Reproduce the science fiction book round-up below in full, word for word.

QUOTED TEXT:
- - - -

Our round-up of great science fiction novels that have come into the store. What did we miss that you loved?
Tiamat’s Wrath, James S. A. Corey
The latest and eighth book in James S. A. Corey’s Expanse series, Tiamat’s Wrath is obviously not a good place to start reading the series if you haven’t already, but it does place you in a wonderful spot to have eight wonderful sci-fi novels to read through. That being said, spoilers ahead. Corey opens with a memorial service for the recently deceased Chrisjen Avasarala and picks up with James Holden in his new role of honored prisoner. The narrative also follows the continuing adventures of Elvi and the crew of the Rocinante–split up but are still fighting–and we find Teresa trying to keep up with her father’s ambitions as well as keep a couple of secrets of her own. James S. A. Corey has definitely outdone himself with this latest addition to the series.
Fall; or, Dodge in Hell, Neal Stephenson
Neal Stephenson will always have a soft spot in my heart after Snow Crash, and his newest book brings a lot of the themes that I have loved for ages plus a couple of new ones that are welcome additions. Fall; or, Dodge in Hell brings us into a world where Richard “Dodge” Forthrast is pronounced brain-dead, and, due to a stipulation in his will, his brain is scanned by a cryonics company, and years later, his brain is turned back on and loaded to an afterlife called Bitworld. However, this wouldn’t be a novel by Stephenson if it didn’t have a few dark twists in store for the readers.

- - - -

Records
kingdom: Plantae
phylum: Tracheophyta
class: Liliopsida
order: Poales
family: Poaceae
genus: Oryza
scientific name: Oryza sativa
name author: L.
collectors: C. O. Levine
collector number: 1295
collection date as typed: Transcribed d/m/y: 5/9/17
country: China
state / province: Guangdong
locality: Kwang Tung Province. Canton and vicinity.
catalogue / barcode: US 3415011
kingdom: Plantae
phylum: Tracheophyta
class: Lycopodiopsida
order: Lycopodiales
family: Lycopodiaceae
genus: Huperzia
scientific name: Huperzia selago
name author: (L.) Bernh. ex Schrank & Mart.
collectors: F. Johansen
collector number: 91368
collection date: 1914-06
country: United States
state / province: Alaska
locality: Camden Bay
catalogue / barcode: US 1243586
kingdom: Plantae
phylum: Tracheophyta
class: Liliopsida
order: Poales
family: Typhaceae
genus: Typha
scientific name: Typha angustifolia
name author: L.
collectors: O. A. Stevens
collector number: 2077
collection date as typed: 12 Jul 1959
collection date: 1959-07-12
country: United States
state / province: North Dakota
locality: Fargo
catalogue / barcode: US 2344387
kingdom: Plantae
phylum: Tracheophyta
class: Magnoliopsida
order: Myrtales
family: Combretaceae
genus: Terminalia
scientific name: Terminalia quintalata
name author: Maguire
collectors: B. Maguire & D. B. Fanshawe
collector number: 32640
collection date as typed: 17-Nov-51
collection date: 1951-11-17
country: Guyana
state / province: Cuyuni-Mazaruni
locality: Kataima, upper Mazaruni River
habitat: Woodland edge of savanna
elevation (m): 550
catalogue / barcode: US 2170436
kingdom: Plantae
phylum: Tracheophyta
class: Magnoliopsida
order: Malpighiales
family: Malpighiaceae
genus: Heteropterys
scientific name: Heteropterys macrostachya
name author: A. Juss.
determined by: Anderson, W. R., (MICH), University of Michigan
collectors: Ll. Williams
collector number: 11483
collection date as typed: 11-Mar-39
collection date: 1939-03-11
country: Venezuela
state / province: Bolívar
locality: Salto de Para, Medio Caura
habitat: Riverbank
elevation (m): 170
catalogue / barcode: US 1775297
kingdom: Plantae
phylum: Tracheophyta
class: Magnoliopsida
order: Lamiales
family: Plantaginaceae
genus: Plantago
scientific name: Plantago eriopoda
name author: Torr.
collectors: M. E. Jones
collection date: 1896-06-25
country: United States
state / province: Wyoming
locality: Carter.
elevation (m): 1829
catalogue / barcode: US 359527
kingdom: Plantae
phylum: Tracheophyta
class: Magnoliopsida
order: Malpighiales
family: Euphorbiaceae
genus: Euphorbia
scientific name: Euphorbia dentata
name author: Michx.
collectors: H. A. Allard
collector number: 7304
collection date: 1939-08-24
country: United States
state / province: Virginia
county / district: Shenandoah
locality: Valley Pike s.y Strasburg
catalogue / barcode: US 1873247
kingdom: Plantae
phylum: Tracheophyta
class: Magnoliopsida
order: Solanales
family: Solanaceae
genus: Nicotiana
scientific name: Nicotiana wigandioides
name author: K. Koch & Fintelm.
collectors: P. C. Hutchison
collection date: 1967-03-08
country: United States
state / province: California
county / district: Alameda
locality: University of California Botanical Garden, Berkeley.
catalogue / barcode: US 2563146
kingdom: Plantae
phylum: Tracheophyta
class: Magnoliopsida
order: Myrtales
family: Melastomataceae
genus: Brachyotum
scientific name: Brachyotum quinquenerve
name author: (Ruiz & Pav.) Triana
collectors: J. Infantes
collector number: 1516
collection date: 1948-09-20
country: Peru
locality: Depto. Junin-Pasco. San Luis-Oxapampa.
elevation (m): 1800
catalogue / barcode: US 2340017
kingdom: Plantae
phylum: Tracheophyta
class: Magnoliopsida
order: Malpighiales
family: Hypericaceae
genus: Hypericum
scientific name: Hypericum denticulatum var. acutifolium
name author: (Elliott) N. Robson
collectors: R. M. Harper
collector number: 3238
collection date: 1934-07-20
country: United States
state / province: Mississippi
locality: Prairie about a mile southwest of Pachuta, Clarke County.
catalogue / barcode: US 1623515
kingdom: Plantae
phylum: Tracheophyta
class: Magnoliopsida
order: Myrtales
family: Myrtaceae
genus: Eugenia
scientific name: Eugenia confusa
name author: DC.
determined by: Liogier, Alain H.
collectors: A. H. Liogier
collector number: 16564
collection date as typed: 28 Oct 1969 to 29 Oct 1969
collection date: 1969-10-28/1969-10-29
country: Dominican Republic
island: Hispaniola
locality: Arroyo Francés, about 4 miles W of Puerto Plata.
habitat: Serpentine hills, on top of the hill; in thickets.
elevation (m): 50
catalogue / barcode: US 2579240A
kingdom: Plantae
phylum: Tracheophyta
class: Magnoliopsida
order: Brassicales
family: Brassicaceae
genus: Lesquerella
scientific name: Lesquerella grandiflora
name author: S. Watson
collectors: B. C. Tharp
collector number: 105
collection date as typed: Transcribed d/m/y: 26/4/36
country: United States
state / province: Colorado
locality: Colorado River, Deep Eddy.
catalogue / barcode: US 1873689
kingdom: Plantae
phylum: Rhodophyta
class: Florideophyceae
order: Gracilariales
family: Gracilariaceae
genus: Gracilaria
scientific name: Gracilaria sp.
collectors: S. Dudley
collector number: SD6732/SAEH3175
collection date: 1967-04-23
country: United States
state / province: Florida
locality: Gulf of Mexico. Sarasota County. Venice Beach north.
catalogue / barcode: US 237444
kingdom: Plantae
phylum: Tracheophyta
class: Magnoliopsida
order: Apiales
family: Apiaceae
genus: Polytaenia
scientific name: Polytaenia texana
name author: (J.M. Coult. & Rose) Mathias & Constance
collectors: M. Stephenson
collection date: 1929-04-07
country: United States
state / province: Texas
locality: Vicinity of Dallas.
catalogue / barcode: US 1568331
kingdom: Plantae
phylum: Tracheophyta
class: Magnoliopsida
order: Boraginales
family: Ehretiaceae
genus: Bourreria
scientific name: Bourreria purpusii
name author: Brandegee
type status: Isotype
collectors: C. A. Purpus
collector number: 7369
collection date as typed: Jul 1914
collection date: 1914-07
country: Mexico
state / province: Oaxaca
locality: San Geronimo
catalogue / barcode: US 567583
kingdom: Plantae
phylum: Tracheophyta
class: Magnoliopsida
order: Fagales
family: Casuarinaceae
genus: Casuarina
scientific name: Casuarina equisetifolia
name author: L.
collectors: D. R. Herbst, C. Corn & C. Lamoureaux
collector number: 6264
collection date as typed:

- - - -

SOLUTION:
Our round-up of great science fiction novels that have come into the store. What did we miss that you loved?
Tiamat’s Wrath, James S. A. Corey
The latest and eighth book in James S. A. Corey’s Expanse series, Tiamat’s Wrath is obviously not a good place to start reading the series if you haven’t already, but it does place you in a wonderful spot to have eight wonderful sci-fi novels to read through. That being said, spoilers ahead. Corey opens with a memorial service for the recently deceased Chrisjen Avasarala and picks up with James Holden in his new role of honored prisoner. The narrative also follows the continuing adventures of Elvi and the crew of the Rocinante–split up but are still fighting–and we find Teresa trying to keep up with her father’s ambitions as well as keep a couple of secrets of her own. James S. A. Corey has definitely outdone himself with this latest addition to the series.
Fall; or, Dodge in Hell, Neal Stephenson
Neal Stephenson will always have a soft spot in my heart after Snow Crash, and his newest book brings a lot of the themes that I have loved for ages plus a couple of new ones that are welcome additions. Fall; or, Dodge in Hell brings us into a world where Richard “Dodge” Forthrast is pronounced brain-dead, and, due to a stipulation in his will, his brain is scanned by a cryonics company, and years later, his brain is turned back on and loaded to an afterlife called Bitworld. However, this wouldn’t be a novel by Stephenson if it didn’t have a few dark twists in store for the readers.